If you want the building base to drain fully without the risk of sinking, then removing the top layer of soil or paving would seriously benefit the process.

Dig out the area required and place some shingle or, even better, some MOT type 1 stone down as a barrier between the soil and plastic interlocking base. This will ensure complete drainage, allow you to create a level area, and become the base for the landscaping membrane.

The membrane is an essential part of the whole process as this is a porous sheet that reduces the growth of weeds whilst allowing water to drain through and should not be overlooked.

Once you have that, it is just a matter of laying the interlocking pieces down and joining them together like a giant jigsaw puzzle. The system really is that simple.

Once you are happy with that stage, you only need to choose the infill.
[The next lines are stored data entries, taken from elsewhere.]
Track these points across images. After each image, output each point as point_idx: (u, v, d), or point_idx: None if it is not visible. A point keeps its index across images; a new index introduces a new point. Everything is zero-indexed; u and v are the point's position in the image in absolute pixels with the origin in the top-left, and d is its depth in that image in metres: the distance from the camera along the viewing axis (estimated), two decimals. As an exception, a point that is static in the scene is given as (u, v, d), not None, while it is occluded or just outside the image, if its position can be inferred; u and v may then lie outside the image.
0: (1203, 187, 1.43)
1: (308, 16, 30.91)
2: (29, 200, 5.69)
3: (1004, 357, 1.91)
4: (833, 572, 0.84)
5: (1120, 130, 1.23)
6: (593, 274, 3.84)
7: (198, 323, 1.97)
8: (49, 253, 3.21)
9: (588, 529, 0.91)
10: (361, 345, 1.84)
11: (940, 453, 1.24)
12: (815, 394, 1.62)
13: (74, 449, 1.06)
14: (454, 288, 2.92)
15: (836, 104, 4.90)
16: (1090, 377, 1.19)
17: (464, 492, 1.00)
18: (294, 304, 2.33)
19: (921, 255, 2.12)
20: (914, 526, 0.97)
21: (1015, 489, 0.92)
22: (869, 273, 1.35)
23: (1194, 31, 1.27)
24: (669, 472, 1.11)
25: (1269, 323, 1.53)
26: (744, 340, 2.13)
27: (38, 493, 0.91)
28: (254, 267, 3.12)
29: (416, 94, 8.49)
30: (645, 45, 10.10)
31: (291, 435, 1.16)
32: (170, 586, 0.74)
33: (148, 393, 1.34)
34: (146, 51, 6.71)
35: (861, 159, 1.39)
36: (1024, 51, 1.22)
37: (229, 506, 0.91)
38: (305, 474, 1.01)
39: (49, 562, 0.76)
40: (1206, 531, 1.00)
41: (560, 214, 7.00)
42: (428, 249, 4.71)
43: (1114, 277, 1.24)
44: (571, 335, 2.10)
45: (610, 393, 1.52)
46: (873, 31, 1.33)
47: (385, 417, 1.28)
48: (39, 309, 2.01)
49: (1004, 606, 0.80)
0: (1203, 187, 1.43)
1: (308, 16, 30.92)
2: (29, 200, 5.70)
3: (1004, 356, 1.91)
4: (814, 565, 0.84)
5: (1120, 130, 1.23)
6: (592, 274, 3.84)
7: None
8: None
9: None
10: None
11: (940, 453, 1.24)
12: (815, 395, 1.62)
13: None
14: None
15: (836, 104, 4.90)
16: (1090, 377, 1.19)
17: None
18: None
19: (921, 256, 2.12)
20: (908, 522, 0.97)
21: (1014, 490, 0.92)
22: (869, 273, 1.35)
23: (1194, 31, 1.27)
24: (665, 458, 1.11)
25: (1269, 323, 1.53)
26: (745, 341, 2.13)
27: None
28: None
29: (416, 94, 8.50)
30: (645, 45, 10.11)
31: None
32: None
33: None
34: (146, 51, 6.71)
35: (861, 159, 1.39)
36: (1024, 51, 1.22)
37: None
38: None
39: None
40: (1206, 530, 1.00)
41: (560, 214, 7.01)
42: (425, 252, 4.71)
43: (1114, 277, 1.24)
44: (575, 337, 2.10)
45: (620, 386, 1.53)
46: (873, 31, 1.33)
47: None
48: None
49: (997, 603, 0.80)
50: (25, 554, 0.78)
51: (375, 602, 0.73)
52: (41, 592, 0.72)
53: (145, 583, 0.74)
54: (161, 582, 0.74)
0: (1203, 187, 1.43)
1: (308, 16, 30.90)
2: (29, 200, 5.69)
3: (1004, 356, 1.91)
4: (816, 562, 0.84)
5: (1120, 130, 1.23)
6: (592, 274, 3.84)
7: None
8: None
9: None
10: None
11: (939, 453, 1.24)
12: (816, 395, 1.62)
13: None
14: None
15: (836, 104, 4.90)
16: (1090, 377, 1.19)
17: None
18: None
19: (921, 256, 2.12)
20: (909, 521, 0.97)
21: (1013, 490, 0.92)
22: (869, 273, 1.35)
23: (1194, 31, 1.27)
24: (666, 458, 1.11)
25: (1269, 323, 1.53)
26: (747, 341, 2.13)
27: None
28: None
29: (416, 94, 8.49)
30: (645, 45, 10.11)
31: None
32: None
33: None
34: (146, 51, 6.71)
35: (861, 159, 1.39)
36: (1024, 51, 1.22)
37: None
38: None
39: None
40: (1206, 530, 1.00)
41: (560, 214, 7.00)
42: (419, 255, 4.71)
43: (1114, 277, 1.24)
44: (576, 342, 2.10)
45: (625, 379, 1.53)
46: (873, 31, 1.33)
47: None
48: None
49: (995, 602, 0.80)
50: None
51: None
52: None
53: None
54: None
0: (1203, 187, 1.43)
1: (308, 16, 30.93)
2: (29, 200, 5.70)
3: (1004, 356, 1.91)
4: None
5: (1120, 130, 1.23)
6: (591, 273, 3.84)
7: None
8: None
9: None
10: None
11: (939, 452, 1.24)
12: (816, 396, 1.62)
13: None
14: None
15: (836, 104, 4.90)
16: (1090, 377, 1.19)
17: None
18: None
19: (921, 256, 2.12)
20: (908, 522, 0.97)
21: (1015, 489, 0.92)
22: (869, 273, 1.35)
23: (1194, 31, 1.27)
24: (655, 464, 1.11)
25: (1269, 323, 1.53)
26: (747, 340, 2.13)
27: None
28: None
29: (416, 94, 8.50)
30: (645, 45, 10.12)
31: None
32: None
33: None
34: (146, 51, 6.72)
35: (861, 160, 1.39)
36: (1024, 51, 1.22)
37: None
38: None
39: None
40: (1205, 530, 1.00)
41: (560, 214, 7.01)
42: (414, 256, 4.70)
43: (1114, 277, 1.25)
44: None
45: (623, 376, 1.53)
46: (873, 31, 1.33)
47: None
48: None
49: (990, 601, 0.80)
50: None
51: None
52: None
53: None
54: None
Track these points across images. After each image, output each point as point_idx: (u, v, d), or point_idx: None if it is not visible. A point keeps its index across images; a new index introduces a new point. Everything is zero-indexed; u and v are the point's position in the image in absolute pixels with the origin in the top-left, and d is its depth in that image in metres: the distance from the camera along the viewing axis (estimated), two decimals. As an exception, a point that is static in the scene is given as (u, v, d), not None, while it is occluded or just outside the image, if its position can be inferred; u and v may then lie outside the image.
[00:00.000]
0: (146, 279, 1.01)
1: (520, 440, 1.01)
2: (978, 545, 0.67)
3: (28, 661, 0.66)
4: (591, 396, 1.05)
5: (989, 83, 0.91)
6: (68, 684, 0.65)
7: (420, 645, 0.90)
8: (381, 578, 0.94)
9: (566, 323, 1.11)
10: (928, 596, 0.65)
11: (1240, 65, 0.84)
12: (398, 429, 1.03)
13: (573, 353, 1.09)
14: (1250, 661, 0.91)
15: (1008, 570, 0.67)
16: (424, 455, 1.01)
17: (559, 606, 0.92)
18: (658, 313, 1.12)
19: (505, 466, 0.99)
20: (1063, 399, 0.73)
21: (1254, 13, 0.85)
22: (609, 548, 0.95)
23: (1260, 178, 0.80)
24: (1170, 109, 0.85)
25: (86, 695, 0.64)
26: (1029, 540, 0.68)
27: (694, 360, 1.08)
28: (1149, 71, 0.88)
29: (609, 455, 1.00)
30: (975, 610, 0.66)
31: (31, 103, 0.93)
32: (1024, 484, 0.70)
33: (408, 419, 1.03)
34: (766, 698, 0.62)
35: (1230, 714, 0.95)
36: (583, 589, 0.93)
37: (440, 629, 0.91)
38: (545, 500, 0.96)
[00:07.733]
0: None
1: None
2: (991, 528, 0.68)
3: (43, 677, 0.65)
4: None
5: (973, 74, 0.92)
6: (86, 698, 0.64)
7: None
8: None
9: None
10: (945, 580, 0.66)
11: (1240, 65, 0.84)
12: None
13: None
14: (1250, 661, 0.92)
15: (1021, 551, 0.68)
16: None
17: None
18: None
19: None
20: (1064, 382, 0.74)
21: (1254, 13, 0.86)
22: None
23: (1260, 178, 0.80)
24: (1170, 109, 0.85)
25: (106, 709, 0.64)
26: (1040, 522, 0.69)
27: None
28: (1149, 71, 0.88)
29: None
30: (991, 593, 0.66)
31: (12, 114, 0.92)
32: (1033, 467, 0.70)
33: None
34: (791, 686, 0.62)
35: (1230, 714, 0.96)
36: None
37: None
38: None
Most use a 10mm shingle or stone as it fills the gaps fully and creates fantastic drainage, but that is entirely your choice as you can select a myriad of styles and colours for this; the world is now your oyster as the time you have saved from mixing up endless concrete can be spent wisely by choosing your stone or gravel.

Top Tip: Buy more plastic shed base grids than you need, as the structure will need a border to ensure full drainage.

In Conclusion

As we venture into a new era of sustainability and environmental protection, we need to ensure that what we buy and what we use has minimal impact on our planet, and any chance to use recycled goods in exchange for potentially eco-damaging ones should be taken to make sure future generations have a safe place to live.

With all of that in mind, this system allows the novice and the do-it-yourself enthusiast to undertake an easy to install project with ease and the confidence you would only get from a professional tradesperson.